Radish with a difference
Radishes are a quick and easy spring crop, and there is a new Asian variety that is just as easyto grow but looks completely different. It is creamy-white, and much larger, rather like a type of stubby carrot, anything from 25 – 80cm long. The other difference is that it has a
mild, sweet radish flavour, unlike the more peppery pink and white radish that is commonly grown. Daikon (Raphanus sativus var. longipinnatus) is a variety of radish that means ‘big root’ in Japanese. It’s a common ingredient in kimchi, the fermented vegetable dish that is a staple of Korean cuisine, but that is by no means its only culinary application. The crisp and juicy texture makes it a great addition to salads – thinly sliced, cubed or grated. Use it as a stir fry vegetable or in vegetable bakes. When cooked, it tastes a lot like turnip. The young leaves can be eaten too and the seeds sprouted for adding to salads and sandwiches. Living Seeds has two daikon varieties available. The sprouting variety, which can also be grown as a microgreen, has a strong, hot radish flavour. As a sprout, it will be ready to eat in three days, and as a microgreen it can be harvested at seven days. Because this variety has such a strong taste it is not recommended for growing on; the flavour becomes extremely pungent the more the root develops. The variety that is recommended for
growing into a mature radish is ‘Hong Vit’. It develops a root 25 – 30cm long, with the milder flavour associated with most daikon
radishes. Being much larger vegetable, don’t sow thickly as you would other radish varieties. Planting 3 – 5 seeds every two weeks during the sowing season should supply more than enough for a family’s needs.
Growing daikon radishes:
● Sow from August to November and from March to May. It’s a cool-season vegetable that tends to bolt or flower early in hot weather.

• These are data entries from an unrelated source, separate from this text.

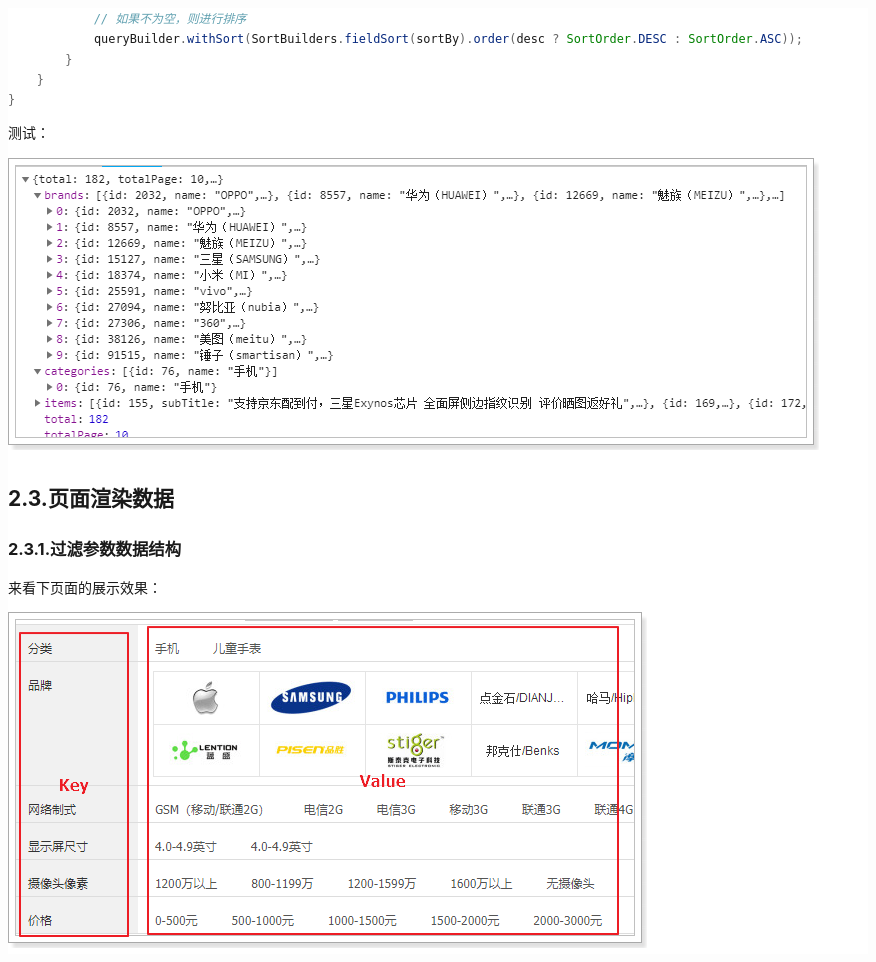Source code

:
 ```java
            // 如果不为空，则进行排序
            queryBuilder.withSort(SortBuilders.fieldSort(sortBy).order(desc ? SortOrder.DESC : SortOrder.ASC));
        }
    }
}
```



测试：

![1532259453938](/static/assets/1532259453938.png)



## 2.3.页面渲染数据

### 2.3.1.过滤参数数据结构

来看下页面的展示效果：

 ![1526742664217](/static/assets/1526742664217.png)
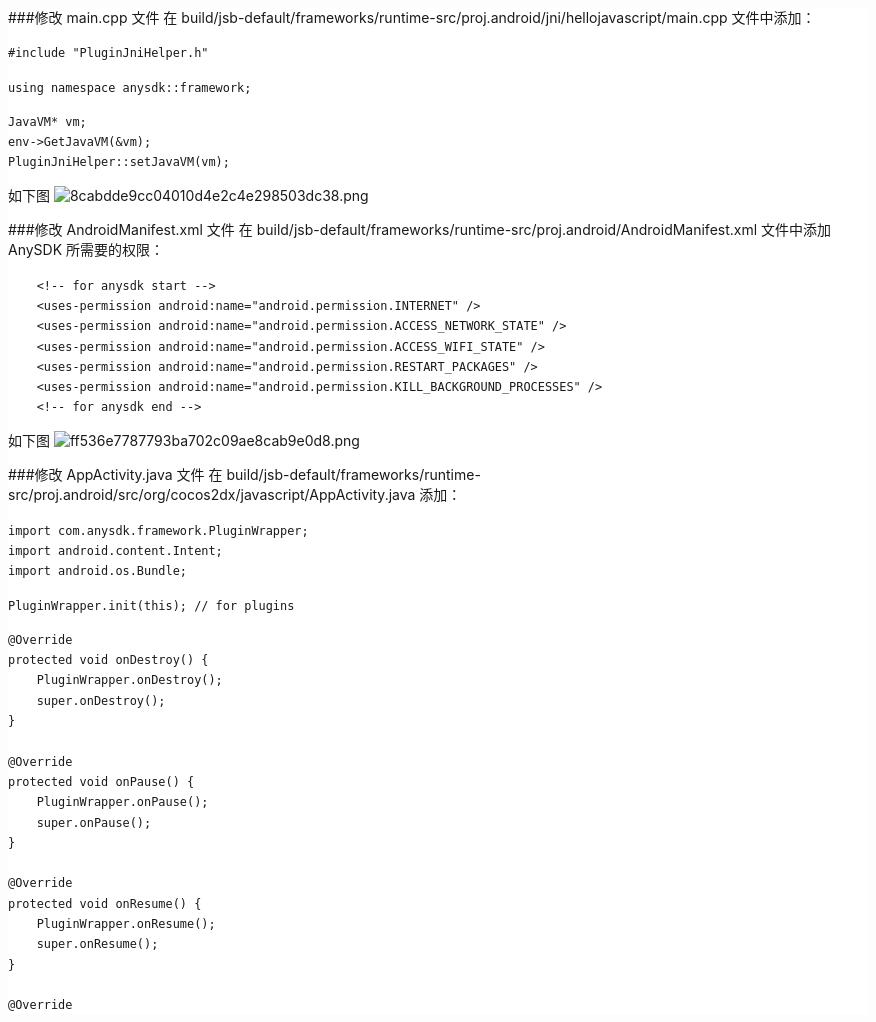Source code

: ###修改 main.cpp 文件
在 build/jsb-default/frameworks/runtime-src/proj.android/jni/hellojavascript/main.cpp 文件中添加：

```
#include "PluginJniHelper.h"
```

```
using namespace anysdk::framework;
```

```
JavaVM* vm;
env->GetJavaVM(&vm);
PluginJniHelper::setJavaVM(vm);
```

如下图
![8cabdde9cc04010d4e2c4e298503dc38.png](http://moefq.com/images/2016/06/22/8cabdde9cc04010d4e2c4e298503dc38.png)

###修改 AndroidManifest.xml 文件
在 build/jsb-default/frameworks/runtime-src/proj.android/AndroidManifest.xml 文件中添加 AnySDK 所需要的权限：

```
	<!-- for anysdk start -->
	<uses-permission android:name="android.permission.INTERNET" />
	<uses-permission android:name="android.permission.ACCESS_NETWORK_STATE" />
	<uses-permission android:name="android.permission.ACCESS_WIFI_STATE" />
	<uses-permission android:name="android.permission.RESTART_PACKAGES" />
	<uses-permission android:name="android.permission.KILL_BACKGROUND_PROCESSES" />
	<!-- for anysdk end -->
```

如下图
![ff536e7787793ba702c09ae8cab9e0d8.png](http://moefq.com/images/2016/06/22/ff536e7787793ba702c09ae8cab9e0d8.png)

###修改 AppActivity.java 文件
在 build/jsb-default/frameworks/runtime-src/proj.android/src/org/cocos2dx/javascript/AppActivity.java 添加：

```
import com.anysdk.framework.PluginWrapper;
import android.content.Intent; 
import android.os.Bundle;
```

```
PluginWrapper.init(this); // for plugins
```

```
@Override
protected void onDestroy() {
	PluginWrapper.onDestroy();
	super.onDestroy();
}

@Override
protected void onPause() {
	PluginWrapper.onPause();
	super.onPause();
}

@Override
protected void onResume() {
	PluginWrapper.onResume();
	super.onResume();
}

@Override
```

● Sow seed directly into composted soil that drains well. The best position is a bed that receives at least six hours of direct sun. Don’t let the soil dry out during germination, which should take five days.

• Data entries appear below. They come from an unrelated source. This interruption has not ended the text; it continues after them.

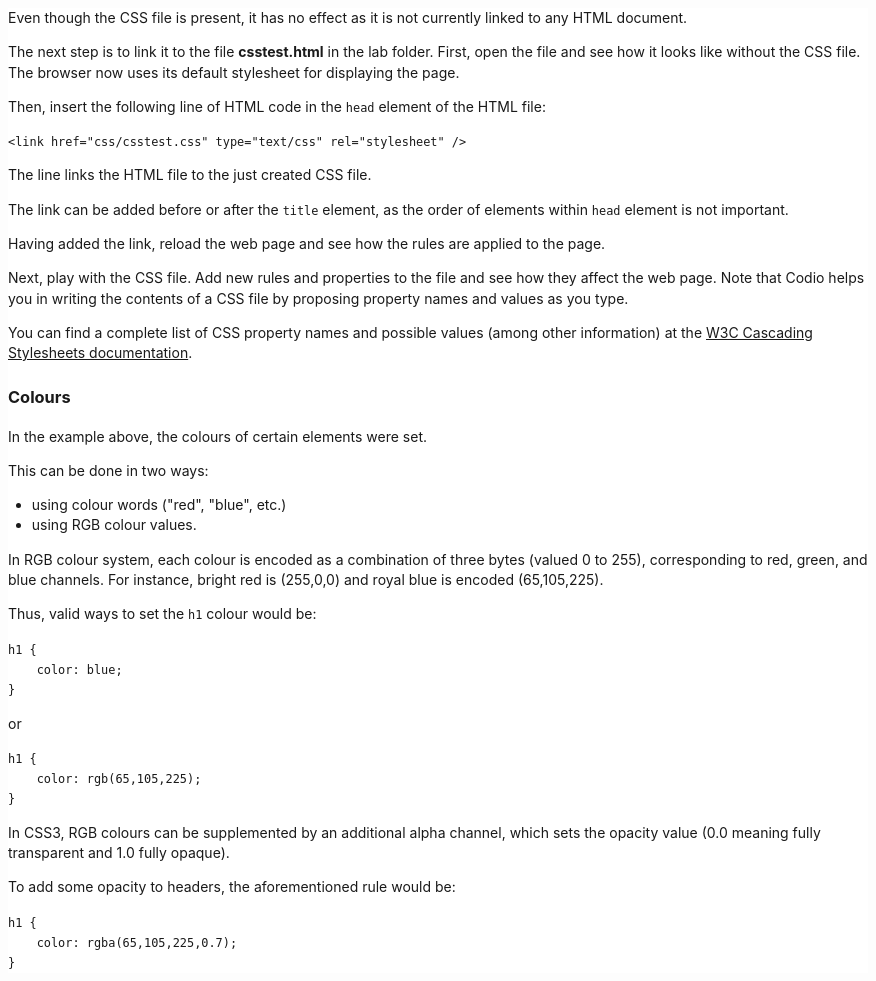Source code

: Even though the CSS file is present, it has no effect as it is not currently linked to any HTML document.

The next step is to link it to the file **csstest.html** in the lab folder. First, open the file and see how it looks like without the CSS file. The browser now uses its default stylesheet for displaying the page.

Then, insert the following line of HTML code in the `head` element of the HTML file:

```
<link href="css/csstest.css" type="text/css" rel="stylesheet" />
```

The line links the HTML file to the just created CSS file.

The link can be added before or after the `title` element, as the order of elements within `head` element is not important.

Having added the link, reload the web page and see how the rules are applied to the page.

Next, play with the CSS file. Add new rules and properties to the file and see how they affect the web page. Note that Codio helps you in writing the contents of a CSS file by proposing property names and values as you type.

You can find a complete list of CSS property names and possible values (among other information) at the [W3C Cascading Stylesheets documentation](http://www.w3.org/TR/CSS/).

### Colours

In the example above, the colours of certain elements were set.

This can be done in two ways:
- using colour words ("red", "blue", etc.)
- using RGB colour values.

In RGB colour system, each colour is encoded as a combination of three bytes (valued 0 to 255), corresponding to red, green, and blue channels. For instance, bright red is (255,0,0) and royal blue is encoded (65,105,225).

Thus, valid ways to set the `h1` colour would be:
```
h1 {
    color: blue;
}
```

or

```
h1 {
    color: rgb(65,105,225);
}
```

In CSS3, RGB colours can be supplemented by an additional alpha channel, which sets the opacity value (0.0 meaning fully transparent and 1.0 fully opaque).

To add some opacity to headers, the aforementioned rule would be:
```
h1 {
    color: rgba(65,105,225,0.7);
}
```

● Space plants 15cm apart. They can be grown alongside chervil, lettuce, spinach, strawberries and tomatoes.
● The radishes should be ready for harvesting within eight weeks. The flavour is best when it is the size of a large carrot. If left for too long in the soil, its flavour isn’t as good. Remove carefully from the soil because the root can be brittle.

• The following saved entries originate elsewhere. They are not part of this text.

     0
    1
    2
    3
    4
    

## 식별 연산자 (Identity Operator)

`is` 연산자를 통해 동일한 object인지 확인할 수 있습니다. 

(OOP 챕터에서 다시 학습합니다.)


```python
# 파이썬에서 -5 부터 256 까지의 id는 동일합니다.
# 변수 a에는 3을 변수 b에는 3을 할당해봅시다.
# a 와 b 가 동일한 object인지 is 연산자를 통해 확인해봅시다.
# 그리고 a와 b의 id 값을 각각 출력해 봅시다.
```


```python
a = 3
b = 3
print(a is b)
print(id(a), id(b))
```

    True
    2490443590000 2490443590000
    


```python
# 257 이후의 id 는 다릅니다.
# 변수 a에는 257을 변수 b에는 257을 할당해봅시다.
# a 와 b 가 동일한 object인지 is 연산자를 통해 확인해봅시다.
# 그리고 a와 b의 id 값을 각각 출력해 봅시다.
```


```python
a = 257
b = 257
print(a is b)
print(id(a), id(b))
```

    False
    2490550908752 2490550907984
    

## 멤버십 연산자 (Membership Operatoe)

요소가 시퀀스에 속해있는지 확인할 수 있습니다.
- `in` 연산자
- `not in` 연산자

● To store, cut off the leaves, wash and dry the root and store in the refrigerator. It will stay fresh for a few weeks.
Besides being a low-calorie food that is high in fibre, daikon is valued for its ability to improve digestion because of an enzyme called diastase, which helps relieve indigestion and heartburn. Nutritionally, daikon contains significant amounts of potassium, vitamin C and phosphorus while its leaves are rich in vitamin A and C (higher levels than the root). They also provide beta-carotene, sodium, iron, phosphorus and calcium.